> _Ziel der Übung_
Schreib den Text über die Entschädigung algerischer Juden nach seinem letzten Satz weiter.

Bild: Französische und deutsche Soldaten haben miteinander kooperiert.
Mehr als 75 Jahre nach der Befreiung erhalten algerische Juden eine
Entschädigung für ihre Verfolgung durch den deutschen Staat. Die Claims
Conference teilte am Montag mit, man habe sich mit der Bundesregierung auf
eine einmalige Zahlung von jeweils 2.556 Euro verständigt. Die Summe
entspricht den 5.000 DM, die Deutschland ab 1980 in einer Härtefallregelung
an zuvor nicht entschädigte osteuropäische Juden zahlte.
Der Einigung gingen nach Angaben der Claims Conference jahrelange
Verhandlungen voraus. Von der nun getroffenen Regelung dürften etwa 25.000
algerische Juden profitieren, von denen die meisten in Frankreich leben.
Rund 3.900 Betroffene wohnen in Israel. Die allermeisten Überlebenden sind
allerdings längst verstorben.
Die 1951 gegründete Conference on Jewish Material Claims against Germany,
kurz Claims Conference genannt, ist der jüdische Dachverband für die
Durchsetzung von Forderungen der Holocaust-Überlebenden oder deren Erben.
Dank ihrer Hilfe profitieren nicht nur Einzelpersonen, auch Institutionen
wie Altersheime werden unterstützt.

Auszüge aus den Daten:
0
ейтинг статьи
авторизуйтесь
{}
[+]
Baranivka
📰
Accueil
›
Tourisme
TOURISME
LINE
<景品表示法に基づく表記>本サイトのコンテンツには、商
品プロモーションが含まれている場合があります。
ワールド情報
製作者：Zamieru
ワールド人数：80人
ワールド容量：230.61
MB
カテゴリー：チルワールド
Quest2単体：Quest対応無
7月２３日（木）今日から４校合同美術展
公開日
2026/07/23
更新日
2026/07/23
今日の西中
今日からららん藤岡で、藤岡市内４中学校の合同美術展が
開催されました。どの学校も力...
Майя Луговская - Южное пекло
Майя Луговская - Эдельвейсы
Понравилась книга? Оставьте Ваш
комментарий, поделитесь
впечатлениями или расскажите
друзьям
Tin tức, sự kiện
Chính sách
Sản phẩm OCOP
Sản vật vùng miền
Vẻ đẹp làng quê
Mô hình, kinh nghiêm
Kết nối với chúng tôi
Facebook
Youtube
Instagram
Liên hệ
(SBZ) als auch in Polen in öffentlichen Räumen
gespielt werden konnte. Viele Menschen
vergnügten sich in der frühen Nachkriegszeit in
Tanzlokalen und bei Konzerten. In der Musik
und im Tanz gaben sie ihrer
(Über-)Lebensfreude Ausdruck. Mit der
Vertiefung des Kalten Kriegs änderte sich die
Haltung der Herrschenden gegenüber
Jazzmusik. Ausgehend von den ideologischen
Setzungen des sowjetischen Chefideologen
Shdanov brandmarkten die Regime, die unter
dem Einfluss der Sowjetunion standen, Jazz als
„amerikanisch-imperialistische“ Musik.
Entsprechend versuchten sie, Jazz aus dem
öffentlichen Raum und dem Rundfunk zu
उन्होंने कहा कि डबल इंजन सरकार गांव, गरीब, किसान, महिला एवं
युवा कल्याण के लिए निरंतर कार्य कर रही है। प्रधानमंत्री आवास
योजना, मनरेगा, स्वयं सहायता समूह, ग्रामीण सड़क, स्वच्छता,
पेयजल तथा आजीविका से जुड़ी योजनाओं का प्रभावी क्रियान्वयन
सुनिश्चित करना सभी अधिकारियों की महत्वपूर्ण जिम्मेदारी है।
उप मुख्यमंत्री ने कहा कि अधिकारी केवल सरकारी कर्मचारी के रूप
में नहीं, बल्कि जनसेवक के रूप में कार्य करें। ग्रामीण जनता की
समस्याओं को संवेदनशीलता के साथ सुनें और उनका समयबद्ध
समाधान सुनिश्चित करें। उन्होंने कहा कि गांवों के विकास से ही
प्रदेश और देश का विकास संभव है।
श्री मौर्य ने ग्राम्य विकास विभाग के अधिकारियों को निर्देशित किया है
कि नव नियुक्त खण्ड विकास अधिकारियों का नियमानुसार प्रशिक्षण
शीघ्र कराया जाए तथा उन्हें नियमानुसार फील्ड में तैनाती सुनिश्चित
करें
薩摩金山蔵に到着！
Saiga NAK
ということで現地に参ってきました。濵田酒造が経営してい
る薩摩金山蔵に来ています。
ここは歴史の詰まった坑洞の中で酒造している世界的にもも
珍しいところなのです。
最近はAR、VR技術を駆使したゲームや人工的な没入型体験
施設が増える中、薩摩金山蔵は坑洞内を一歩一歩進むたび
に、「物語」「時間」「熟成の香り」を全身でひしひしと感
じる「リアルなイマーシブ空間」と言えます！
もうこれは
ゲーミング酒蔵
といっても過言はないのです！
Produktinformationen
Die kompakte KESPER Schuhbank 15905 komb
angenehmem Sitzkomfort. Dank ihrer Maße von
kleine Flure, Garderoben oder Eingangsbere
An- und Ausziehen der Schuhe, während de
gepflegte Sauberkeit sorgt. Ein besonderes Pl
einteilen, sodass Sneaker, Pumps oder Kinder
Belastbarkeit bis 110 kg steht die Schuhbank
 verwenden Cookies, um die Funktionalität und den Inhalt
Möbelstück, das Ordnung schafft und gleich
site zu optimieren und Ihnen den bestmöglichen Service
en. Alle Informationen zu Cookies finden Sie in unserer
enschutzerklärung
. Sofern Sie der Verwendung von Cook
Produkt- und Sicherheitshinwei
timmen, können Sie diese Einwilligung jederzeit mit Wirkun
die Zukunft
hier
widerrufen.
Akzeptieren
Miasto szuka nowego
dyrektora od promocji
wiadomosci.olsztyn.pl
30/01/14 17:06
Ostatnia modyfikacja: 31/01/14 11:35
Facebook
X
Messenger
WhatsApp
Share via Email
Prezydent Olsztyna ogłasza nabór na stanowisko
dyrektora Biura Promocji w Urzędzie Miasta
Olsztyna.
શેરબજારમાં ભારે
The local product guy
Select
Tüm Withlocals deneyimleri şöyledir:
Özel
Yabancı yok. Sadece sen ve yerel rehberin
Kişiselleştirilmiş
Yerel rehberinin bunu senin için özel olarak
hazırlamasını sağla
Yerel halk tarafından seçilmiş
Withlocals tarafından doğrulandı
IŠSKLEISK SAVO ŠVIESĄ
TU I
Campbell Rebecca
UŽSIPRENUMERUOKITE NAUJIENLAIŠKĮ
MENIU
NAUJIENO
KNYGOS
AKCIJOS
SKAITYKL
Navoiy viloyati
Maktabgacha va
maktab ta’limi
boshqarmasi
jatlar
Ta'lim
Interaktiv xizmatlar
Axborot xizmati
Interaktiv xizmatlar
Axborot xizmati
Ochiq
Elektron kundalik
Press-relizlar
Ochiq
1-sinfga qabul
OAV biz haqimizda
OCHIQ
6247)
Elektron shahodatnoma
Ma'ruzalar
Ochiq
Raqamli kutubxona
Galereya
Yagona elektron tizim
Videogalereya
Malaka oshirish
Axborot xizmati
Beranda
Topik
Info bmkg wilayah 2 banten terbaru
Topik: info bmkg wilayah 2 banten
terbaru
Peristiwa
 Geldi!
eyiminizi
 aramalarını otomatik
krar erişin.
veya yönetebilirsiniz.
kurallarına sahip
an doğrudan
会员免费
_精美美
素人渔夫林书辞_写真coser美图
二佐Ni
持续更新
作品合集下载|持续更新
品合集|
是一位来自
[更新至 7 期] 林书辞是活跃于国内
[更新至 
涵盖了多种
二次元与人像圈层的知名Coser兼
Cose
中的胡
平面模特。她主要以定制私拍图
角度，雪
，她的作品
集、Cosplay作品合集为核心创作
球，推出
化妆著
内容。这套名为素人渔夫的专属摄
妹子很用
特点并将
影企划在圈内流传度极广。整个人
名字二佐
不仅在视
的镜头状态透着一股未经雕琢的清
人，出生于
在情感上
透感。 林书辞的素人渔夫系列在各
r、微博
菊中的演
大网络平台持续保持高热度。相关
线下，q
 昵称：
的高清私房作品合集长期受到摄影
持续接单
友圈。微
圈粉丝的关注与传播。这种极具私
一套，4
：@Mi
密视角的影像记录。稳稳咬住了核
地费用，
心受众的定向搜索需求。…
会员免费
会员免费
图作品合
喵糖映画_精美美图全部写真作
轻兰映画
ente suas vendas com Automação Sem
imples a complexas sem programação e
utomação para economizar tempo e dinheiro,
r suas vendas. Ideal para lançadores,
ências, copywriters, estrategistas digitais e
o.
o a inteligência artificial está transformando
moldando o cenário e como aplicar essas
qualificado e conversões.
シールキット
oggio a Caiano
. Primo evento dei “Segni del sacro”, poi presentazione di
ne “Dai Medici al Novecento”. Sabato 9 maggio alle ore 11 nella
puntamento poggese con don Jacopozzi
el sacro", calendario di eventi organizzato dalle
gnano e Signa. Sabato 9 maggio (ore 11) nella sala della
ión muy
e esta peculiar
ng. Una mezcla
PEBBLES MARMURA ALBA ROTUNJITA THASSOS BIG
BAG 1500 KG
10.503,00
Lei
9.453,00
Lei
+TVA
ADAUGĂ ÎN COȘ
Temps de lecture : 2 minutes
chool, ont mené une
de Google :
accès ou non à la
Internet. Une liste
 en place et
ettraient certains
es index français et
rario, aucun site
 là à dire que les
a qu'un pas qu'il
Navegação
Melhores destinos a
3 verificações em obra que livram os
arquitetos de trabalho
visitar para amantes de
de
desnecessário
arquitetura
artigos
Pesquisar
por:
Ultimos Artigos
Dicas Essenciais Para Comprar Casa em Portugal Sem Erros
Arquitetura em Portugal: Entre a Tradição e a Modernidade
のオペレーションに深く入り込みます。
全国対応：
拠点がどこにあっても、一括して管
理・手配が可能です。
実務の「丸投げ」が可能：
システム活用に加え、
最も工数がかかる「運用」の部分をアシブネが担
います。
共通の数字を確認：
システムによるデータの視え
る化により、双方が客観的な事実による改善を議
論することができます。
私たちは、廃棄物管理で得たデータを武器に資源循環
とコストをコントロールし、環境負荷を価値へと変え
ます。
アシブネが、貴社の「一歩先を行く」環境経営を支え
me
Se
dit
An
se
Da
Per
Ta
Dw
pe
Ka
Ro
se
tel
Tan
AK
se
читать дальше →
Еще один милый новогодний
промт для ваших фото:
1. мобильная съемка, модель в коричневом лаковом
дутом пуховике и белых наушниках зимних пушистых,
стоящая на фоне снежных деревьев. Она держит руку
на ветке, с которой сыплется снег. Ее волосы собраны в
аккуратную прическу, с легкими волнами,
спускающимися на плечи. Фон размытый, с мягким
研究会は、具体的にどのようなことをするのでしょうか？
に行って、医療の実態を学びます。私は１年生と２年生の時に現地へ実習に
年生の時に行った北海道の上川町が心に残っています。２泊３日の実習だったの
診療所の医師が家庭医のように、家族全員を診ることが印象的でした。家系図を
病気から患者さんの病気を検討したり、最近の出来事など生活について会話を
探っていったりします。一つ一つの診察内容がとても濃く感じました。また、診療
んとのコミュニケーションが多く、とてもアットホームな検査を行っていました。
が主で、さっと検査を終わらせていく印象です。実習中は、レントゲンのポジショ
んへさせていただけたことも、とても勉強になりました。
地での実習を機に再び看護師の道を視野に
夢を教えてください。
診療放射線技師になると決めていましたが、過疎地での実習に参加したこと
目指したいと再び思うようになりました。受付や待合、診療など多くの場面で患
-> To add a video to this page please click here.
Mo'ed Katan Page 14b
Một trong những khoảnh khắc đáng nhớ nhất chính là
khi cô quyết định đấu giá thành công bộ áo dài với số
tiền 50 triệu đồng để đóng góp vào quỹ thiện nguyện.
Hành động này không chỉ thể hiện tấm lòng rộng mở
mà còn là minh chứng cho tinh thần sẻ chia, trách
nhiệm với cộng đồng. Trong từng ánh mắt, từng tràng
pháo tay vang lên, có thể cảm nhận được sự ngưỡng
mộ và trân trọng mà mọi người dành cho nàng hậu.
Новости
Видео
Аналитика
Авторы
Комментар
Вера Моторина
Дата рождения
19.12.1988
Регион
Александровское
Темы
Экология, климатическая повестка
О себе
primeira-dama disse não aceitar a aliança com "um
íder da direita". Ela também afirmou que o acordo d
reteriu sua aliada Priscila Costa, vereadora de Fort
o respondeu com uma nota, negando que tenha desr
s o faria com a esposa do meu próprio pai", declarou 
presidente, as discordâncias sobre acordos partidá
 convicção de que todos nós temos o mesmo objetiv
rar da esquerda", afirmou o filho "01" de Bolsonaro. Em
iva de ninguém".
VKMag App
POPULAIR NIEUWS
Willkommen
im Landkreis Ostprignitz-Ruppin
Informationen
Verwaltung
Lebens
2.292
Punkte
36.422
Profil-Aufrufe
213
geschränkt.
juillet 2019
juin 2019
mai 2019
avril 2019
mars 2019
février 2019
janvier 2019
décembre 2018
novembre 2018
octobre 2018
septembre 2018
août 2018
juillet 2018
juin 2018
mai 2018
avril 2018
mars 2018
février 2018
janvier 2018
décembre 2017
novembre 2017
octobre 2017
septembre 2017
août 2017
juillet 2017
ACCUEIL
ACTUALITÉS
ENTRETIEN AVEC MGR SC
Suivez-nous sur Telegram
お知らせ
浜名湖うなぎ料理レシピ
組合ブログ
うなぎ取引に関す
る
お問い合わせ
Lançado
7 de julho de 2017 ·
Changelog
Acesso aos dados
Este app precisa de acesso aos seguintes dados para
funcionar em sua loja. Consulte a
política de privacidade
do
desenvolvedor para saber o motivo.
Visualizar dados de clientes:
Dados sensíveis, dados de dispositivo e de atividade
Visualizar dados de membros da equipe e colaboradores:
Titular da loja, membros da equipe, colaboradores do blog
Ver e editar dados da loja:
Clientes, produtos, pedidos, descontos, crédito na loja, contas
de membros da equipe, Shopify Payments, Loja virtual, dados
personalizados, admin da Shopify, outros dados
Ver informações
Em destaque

> _Deine Antwort_
Der konkrete Fall betrifft Juden, die zwischen Juli 1940 und November 1941
in Algerien lebten. „Dies ist eine lange überfällige Anerkennung für eine
große Gruppe von Juden in Algerien, die unter antijüdischen Maßnahmen von
Nazi-Verbündeten wie dem Vichy-Regime litten“, sagte Greg Schneider,
Vizepräsident der Claims Conference dazu. Die Überlebenden aus Algerien
seien die vermutlich letzte große Gruppe, die eine solche Entschädigung von
Deutschland erhalten werde, sagte er der israelischen Zeitung Haaretz.
Kollektiver Entzug der Staatsbürgerschaft
Die algerischen Juden fielen ab 1940 unter die Herrschaft des Vichy-Regimes
im unbesetzten Teil Frankreichs, das eng mit Nazi-Deutschland kooperierte.
Entsprechend übernahmen die französisch-algerischen Behörden auch die
antisemitischen Bestimmungen aus Vichy: So wurde ihnen 1940 kollektiv die
französische Staatsbürgerschaft entzogen.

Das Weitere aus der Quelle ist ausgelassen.